**THE PROBLEM:**
Reproduce every one of the lines below without changing anything, and leave the pictures out of your answer.

Start of DATA SHOWN

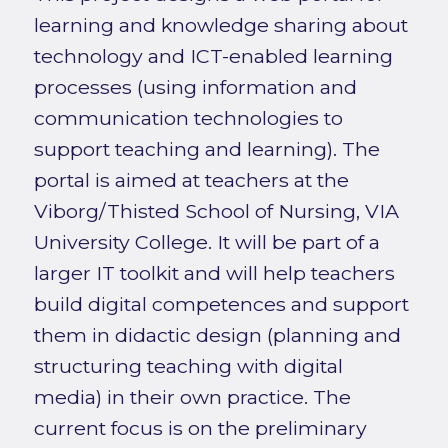
learning and knowledge sharing about
technology and ICT-enabled learning
processes (using information and
communication technologies to
support teaching and learning). The
portal is aimed at teachers at the
Viborg/Thisted School of Nursing, VIA
University College. It will be part of a
larger IT toolkit and will help teachers
build digital competences and support
them in didactic design (planning and
structuring teaching with digital
media) in their own practice. The
current focus is on the preliminary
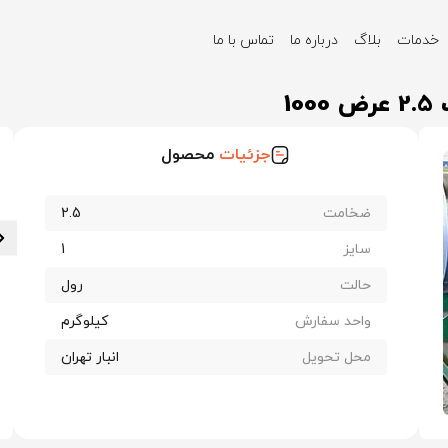
خدمات
بلاگ
درباره ما
تماس با ما
گالوانیزه شهریار تبریز ضخامت 2.5 عرض 1000
1
جزئیات
محصول
ضخامت
2.5
سایز
1
حالت
رول
واحد سفارش
کیلوگرم
محل تحویل
انبار تهران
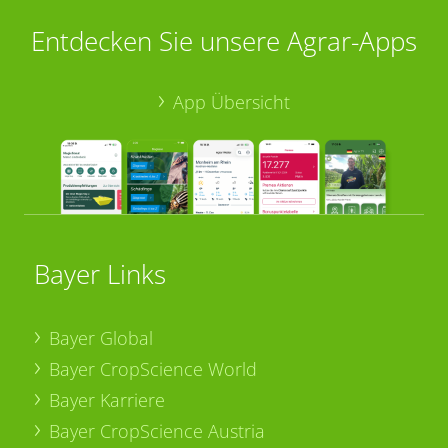
Entdecken Sie unsere Agrar-Apps
App Übersicht
Bayer Links
Bayer Global
Bayer CropScience World
Bayer Karriere
Bayer CropScience Austria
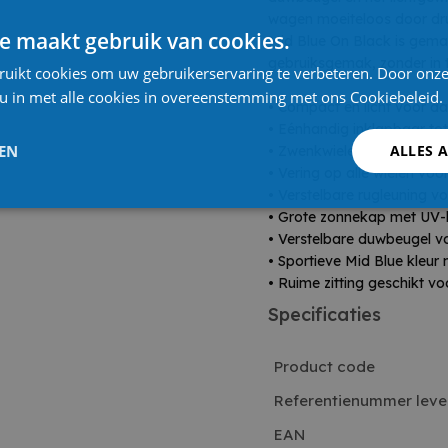
wagen moeiteloos door dr
e maakt gebruik van cookies.
Mid Blue On Black is gema
gebruiksgemak, zonder in te
ruikt cookies om uw gebruikerservaring te verbeteren. Door onze
 u in met alle cookies in overeenstemming met ons Cookiebeleid.
• Compact en licht voor da
• Eénhandig inklapbaar tot
LEN
ALLES 
• Zwenkwielen vooraan vo
• Vering op alle wielen voor
• Verstelbare rugleuning v
• Grote zonnekap met UV
• Verstelbare duwbeugel 
• Sportieve Mid Blue kleur 
• Ruime zitting geschikt vo
Specificaties
Product code
Referentienummer leve
EAN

End of DATA SHOWN

**ANSWER SPACE:**
learning and knowledge sharing about
technology and ICT-enabled learning
processes (using information and
communication technologies to
support teaching and learning). The
portal is aimed at teachers at the
Viborg/Thisted School of Nursing, VIA
University College. It will be part of a
larger IT toolkit and will help teachers
build digital competences and support
them in didactic design (planning and
structuring teaching with digital
media) in their own practice. The
current focus is on the preliminary
خدمات
بلاگ
درباره ما
تماس با ما
گالوانیزه شهریار تبریز ضخامت 2.5 عرض 1000
1
جزئیات
محصول
ضخامت
2.5
سایز
1
حالت
رول
واحد سفارش
کیلوگرم
محل تحویل
انبار تهران
Entdecken Sie unsere Agrar-Apps
App Übersicht
Bayer Links
Bayer Global
Bayer CropScience World
Bayer Karriere
Bayer CropScience Austria
wagen moeiteloos door dr
e maakt gebruik van cookies.
Mid Blue On Black is gema
gebruiksgemak, zonder in te
ruikt cookies om uw gebruikerservaring te verbeteren. Door onze
 u in met alle cookies in overeenstemming met ons Cookiebeleid.
• Compact en licht voor da
• Eénhandig inklapbaar tot
LEN
ALLES 
• Zwenkwielen vooraan vo
• Vering op alle wielen voor
• Verstelbare rugleuning v
• Grote zonnekap met UV
• Verstelbare duwbeugel 
• Sportieve Mid Blue kleur 
• Ruime zitting geschikt vo
Specificaties
Product code
Referentienummer leve
EAN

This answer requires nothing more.